Metropolitan News-Enterprise

 

Monday, November 7, 2011

 

Page 1

 

Court Revives Suit by Parents of Boy Killed by Police

 

By SHERRI M. OKAMOTO, Staff Writer

 

The Ninth U.S. Circuit Court of Appeals on Friday revived a lawsuit filed by the parents of a suicidal teenage boy killed by the police officers his mother had summoned for assistance.

Material questions of fact as to the actions of 18-year-old Lukus Glenn and the responding officers precluded the district court’s conclusion that the officers’ resort to deadly force within four minutes of their arrival was reasonable as a matter of law, the panel said.

Glenn allegedly came home from a high school football game in September 2006 intoxicated and became angry when his parents would not allow him to leave on his motorcycle. He began to damage household property, including windows and the front door, and the windows of cars parked in the driveway.

When his parents and his friends were unable to calm him, Glenn’s mother said she called 911 because she thought “the police would have the expertise and experience to deal with an emotionally distraught teenager.”

The transcript of the 911 call states that she told the dispatcher Glenn was “out of control, busting our windows, and has a knife and is threatening us.” She later clarified that the knife was “just a pocket knife,” and informed the operator that Glenn was “really, really intoxicated.”

Glenn’s mother reported that he was “threatening the knife to his neck and he keeps saying he’s gonna kill himself if the cops come,” and “he’s not leaving until the cops shoot him and kill him.”

The 911 dispatcher then informed the Washington County Sheriff’s Department that officers were needed at the Glenn home for a domestic disturbance involving a “fight with a weapon.”

Officers who responded to the scene allegedly approached Glenn, who was on the driveway of his parents’ home and holding the knife to his neck, with their weapons drawn, and began screaming commands at him.

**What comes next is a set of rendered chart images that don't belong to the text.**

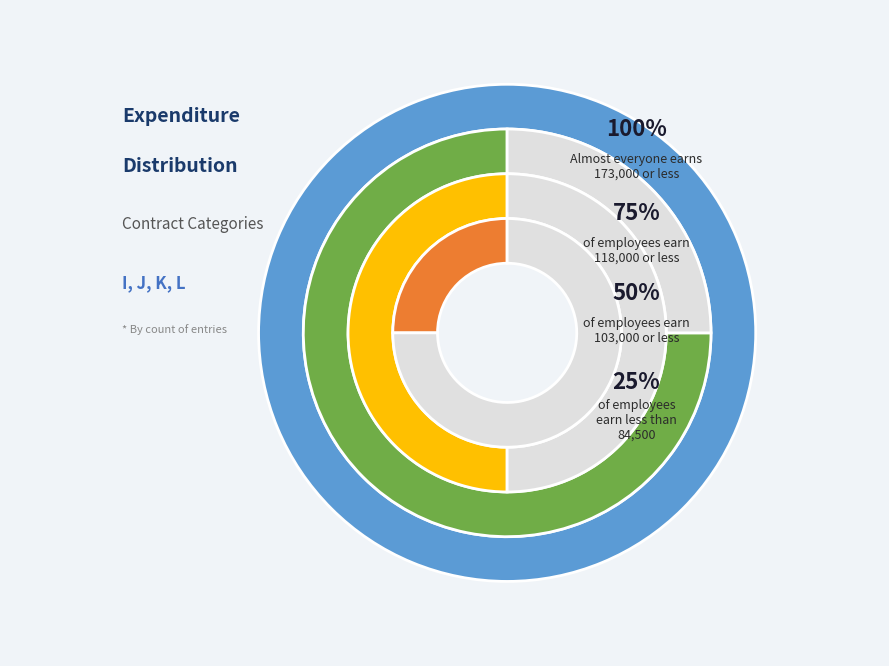

How much of the chart is everything except K?

75.0%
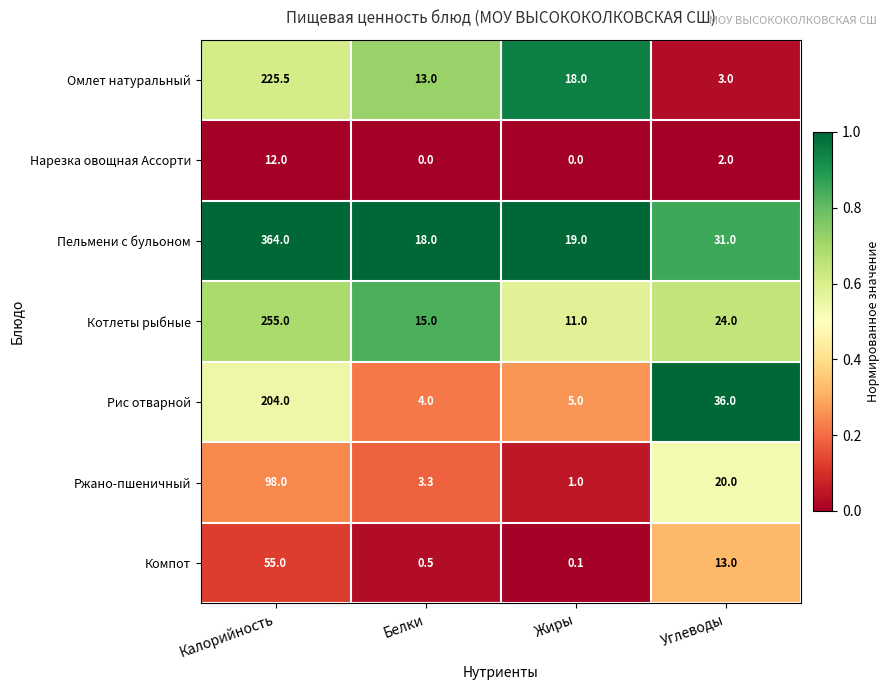

At which label does Ржано-пшеничный first exceed 20?

Калорийность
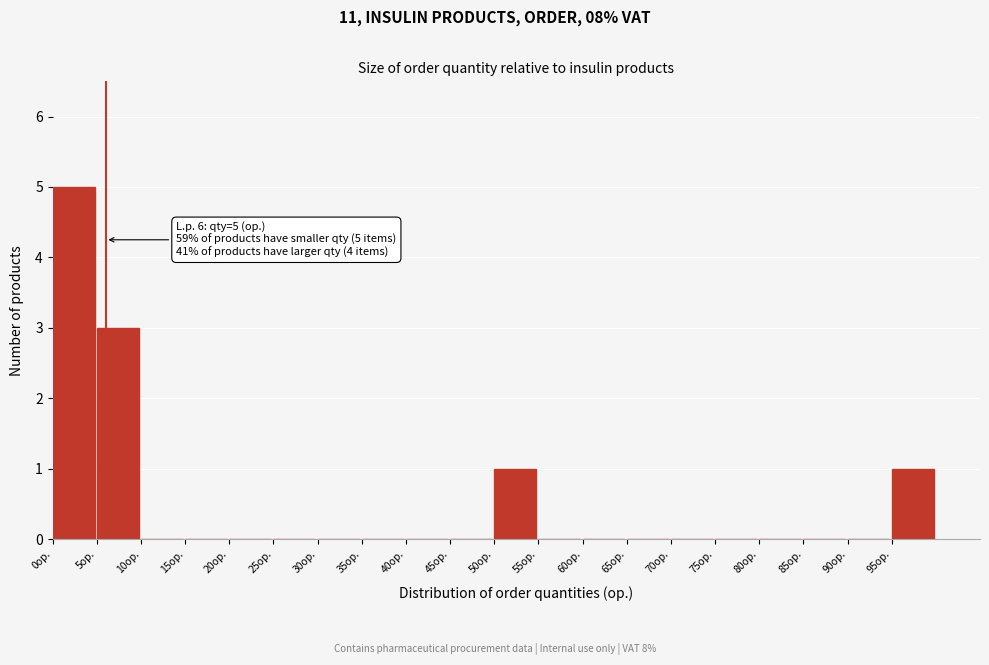

Which range on the x-axis has the tallest bar?

0 to 5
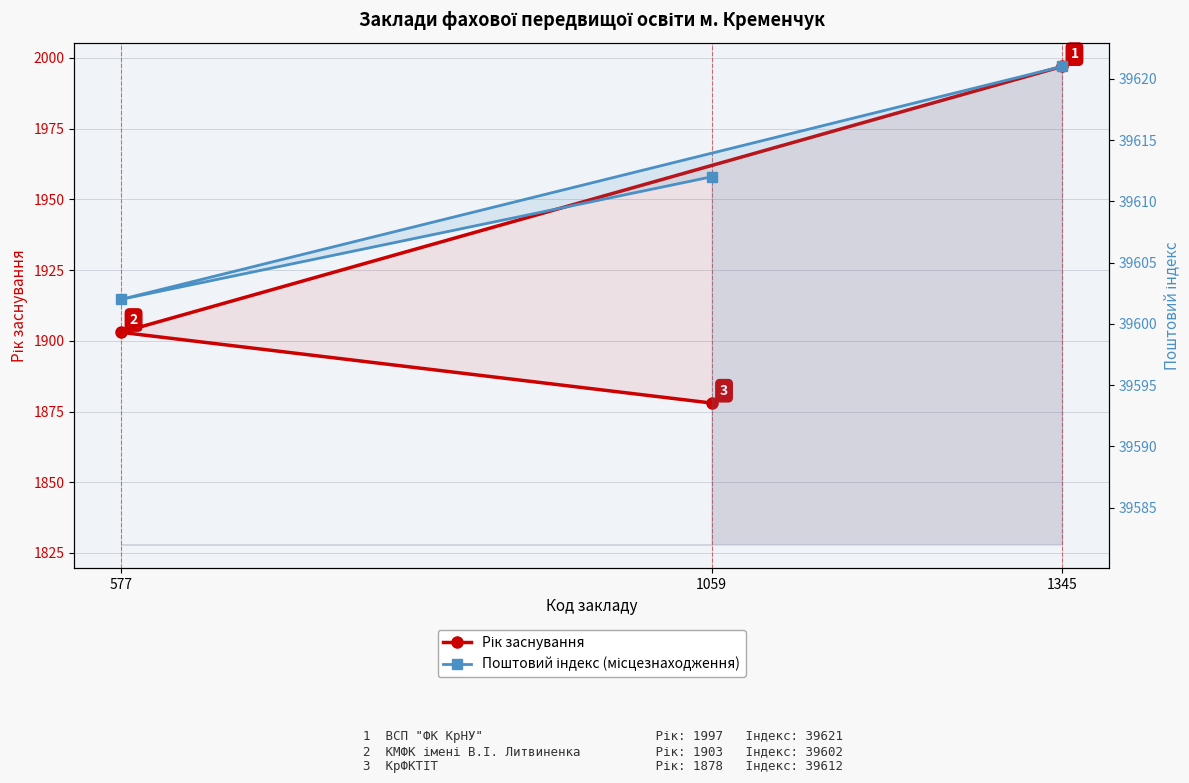

Rank the series by their maximum value, from highest to lowest.

Поштовий індекс (місцезнаходження), Рік заснування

When Glenn did not comply with the shouted commands, an officer carrying a beanbag shotgun then fired all six of the gun’s rounds at Glenn. The officers’ brief acknowledges that Glenn “appeared surprised, confused, and possibly in pain,” after being struck by the rounds.

Numerous witnesses said that Glenn began to move away from the beanbag fire toward an alcove between the house and garage, apparently retreating, but after he took one or two steps, the officers opened fire with their semiautomatic weapons.

They fired 11shots, eight of which struck Glenn in the back, chest, stomach, shoulder and legs. All the lethal fire purportedly occurred before the last beanbag round was fired, and less than four minutes after the first officer arrived on the scene.

Glenn’s mother subsequently filed a complaint against the officers and Washington County alleging a wrongful death claim under Oregon law, and a 42 U.S.C. § 1983 claim for excessive force under the Fourth Amendment.

The defendants moved for summary judgment, which U.S. District Judge Michael W. Mosman of the District of Oregon granted last June, based on his finding that the defendants were entitled to qualified immunity.

Writing for the appellate court, Judge Raymond C. Fisher posited that “in some circumstances some force might be warranted to prevent suicide,” but “[o]n the facts presented here, viewed favorably to the plaintiff, the officers’ use of force was not undisputably reasonable.”

He added that Glenn’s possession of a knife, and the possibility he could pose a threat to the officers and bystanders, was “an important consideration,” but not a dispositive one, since at the moment the officers shot him with the beanbag gun, “there was little evidence that he posed an ‘immediate threat’ to anybody.”

“By all accounts,” Fisher noted, Glenn “was suicidal on the night in question and the threats of violence known to the responding officers focused on harming himself rather than other people,” and he “stayed in the same position from the moment officers arrived and showed no signs of attempting to move until after he was fired upon.”

The justice also acknowledged that alternative means of force could have been used, no clear warning was given before force was employed, Glenn was not actively resisting the officers, and had committed no crime.

“We recognize that the officers have offered evidence that could support a verdict in their favor,” Fischer said, but because “the disputed facts and inferences could support a verdict for either party,” a jury should have been given the opportunity to assess the reasonableness of the force used.

Judges Ronald M. Gould and Richard A. Paez joined Fischer in his decision.

The case is Glenn v. Washington County, 10-35636.